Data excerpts

:::::

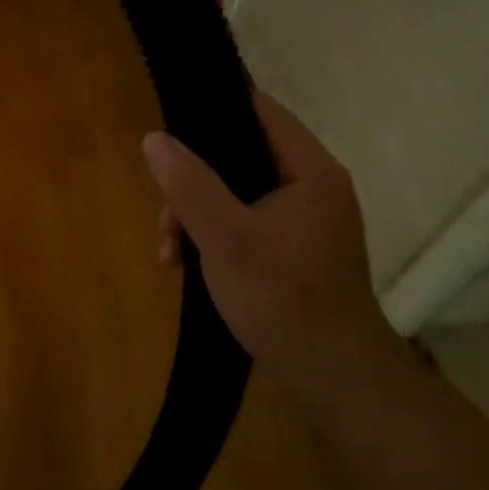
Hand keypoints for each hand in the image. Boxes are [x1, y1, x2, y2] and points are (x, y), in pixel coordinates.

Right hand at [142, 91, 390, 388]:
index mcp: (309, 171)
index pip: (259, 111)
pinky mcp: (292, 250)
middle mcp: (312, 187)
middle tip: (165, 218)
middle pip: (239, 156)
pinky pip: (243, 224)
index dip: (213, 110)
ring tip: (169, 252)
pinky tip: (183, 265)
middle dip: (192, 183)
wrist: (333, 379)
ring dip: (195, 216)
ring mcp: (303, 221)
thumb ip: (189, 185)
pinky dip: (212, 237)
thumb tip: (154, 138)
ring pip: (235, 194)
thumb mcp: (225, 238)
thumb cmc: (283, 300)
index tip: (170, 126)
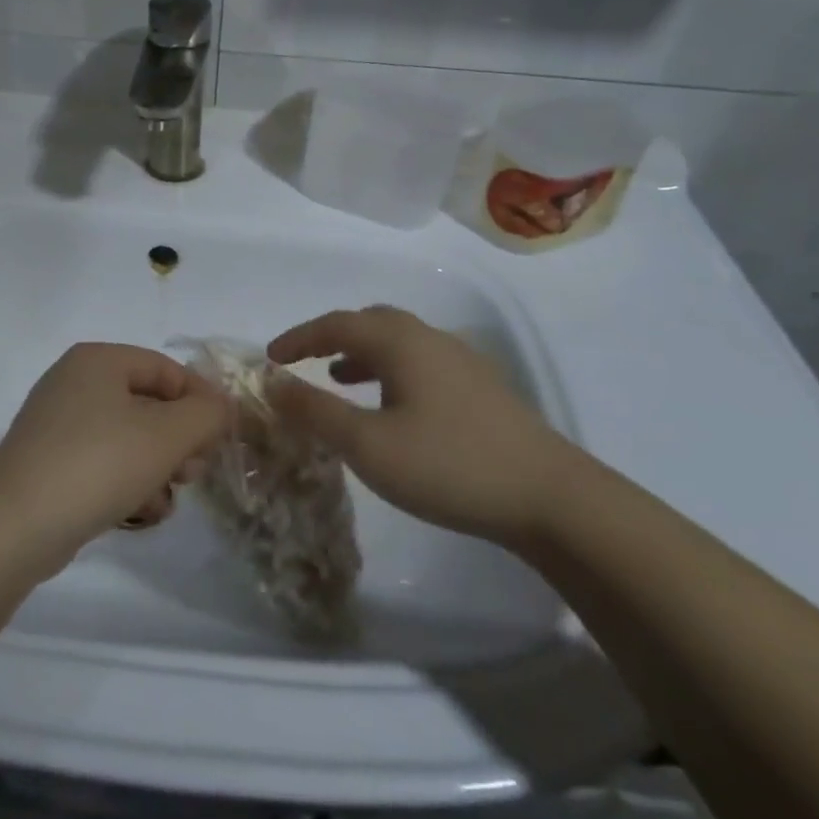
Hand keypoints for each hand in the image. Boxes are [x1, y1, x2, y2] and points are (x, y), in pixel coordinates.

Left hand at [0, 343, 228, 569]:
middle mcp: (75, 382)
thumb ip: (206, 414)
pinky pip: (103, 462)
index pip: (166, 369)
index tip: (223, 436)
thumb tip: (221, 406)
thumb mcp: (167, 435)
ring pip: (128, 437)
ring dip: (157, 466)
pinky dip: (127, 482)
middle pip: (147, 403)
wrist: (16, 525)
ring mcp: (57, 424)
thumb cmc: (99, 463)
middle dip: (179, 439)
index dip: (201, 399)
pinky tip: (141, 513)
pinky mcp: (49, 462)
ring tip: (169, 497)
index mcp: (99, 360)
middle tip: (195, 472)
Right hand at [266, 306, 581, 548]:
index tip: (270, 358)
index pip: (336, 324)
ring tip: (339, 379)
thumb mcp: (367, 444)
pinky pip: (420, 363)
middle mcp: (430, 338)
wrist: (549, 496)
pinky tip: (392, 406)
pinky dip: (390, 371)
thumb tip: (273, 382)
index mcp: (400, 341)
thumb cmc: (447, 464)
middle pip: (370, 322)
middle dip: (331, 338)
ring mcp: (461, 361)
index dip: (299, 338)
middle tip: (303, 362)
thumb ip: (315, 410)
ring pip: (398, 342)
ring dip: (362, 354)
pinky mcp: (481, 388)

:::::

Please write out all the entries above again exactly as they appear, skipping any images.

Hand keypoints for each hand in the image. Boxes are [x1, y1, x2, y2] and points are (x, y), in pixel coordinates.

Right hand at [142, 91, 390, 388]:
index mcp: (309, 171)
index pip: (259, 111)
pinky mcp: (292, 250)
middle mcp: (312, 187)
middle tip: (165, 218)
middle pip: (239, 156)
pinky pip: (243, 224)
index dip: (213, 110)
ring tip: (169, 252)
pinky tip: (183, 265)
middle dip: (192, 183)
wrist: (333, 379)
ring dip: (195, 216)
ring mcp: (303, 221)
thumb ip: (189, 185)
pinky dip: (212, 237)
thumb tip: (154, 138)
ring pip: (235, 194)
thumb mcp: (225, 238)
thumb cmc: (283, 300)
index tip: (170, 126)
Hand keypoints for each hand in the image. Boxes are [x1, y1, x2, y2] and points are (x, y), in pixel coordinates.

Left hand at [0, 343, 228, 569]:
middle mcp: (75, 382)
thumb ip: (206, 414)
pinky pip: (103, 462)
index pip: (166, 369)
index tip: (223, 436)
thumb tip: (221, 406)
thumb mcp: (167, 435)
ring pip: (128, 437)
ring dip: (157, 466)
pinky dip: (127, 482)
middle pip: (147, 403)
wrist: (16, 525)
ring mcp: (57, 424)
thumb cmc: (99, 463)
middle dip: (179, 439)
index dip: (201, 399)
pinky tip: (141, 513)
pinky mcp: (49, 462)
ring tip: (169, 497)
index mcp: (99, 360)
middle tip: (195, 472)
Right hand at [266, 306, 581, 548]:
index tip: (270, 358)
index pip: (336, 324)
ring tip: (339, 379)
thumb mcp: (367, 444)
pinky pip: (420, 363)
middle mcp: (430, 338)
wrist: (549, 496)
pinky tip: (392, 406)
pinky dip: (390, 371)
thumb tip: (273, 382)
index mcp: (400, 341)
thumb cmc: (447, 464)
middle pip: (370, 322)
middle dip: (331, 338)
ring mcp: (461, 361)
index dip: (299, 338)
middle tip: (303, 362)
thumb ip: (315, 410)
ring pip: (398, 342)
ring dip: (362, 354)
pinky mcp: (481, 388)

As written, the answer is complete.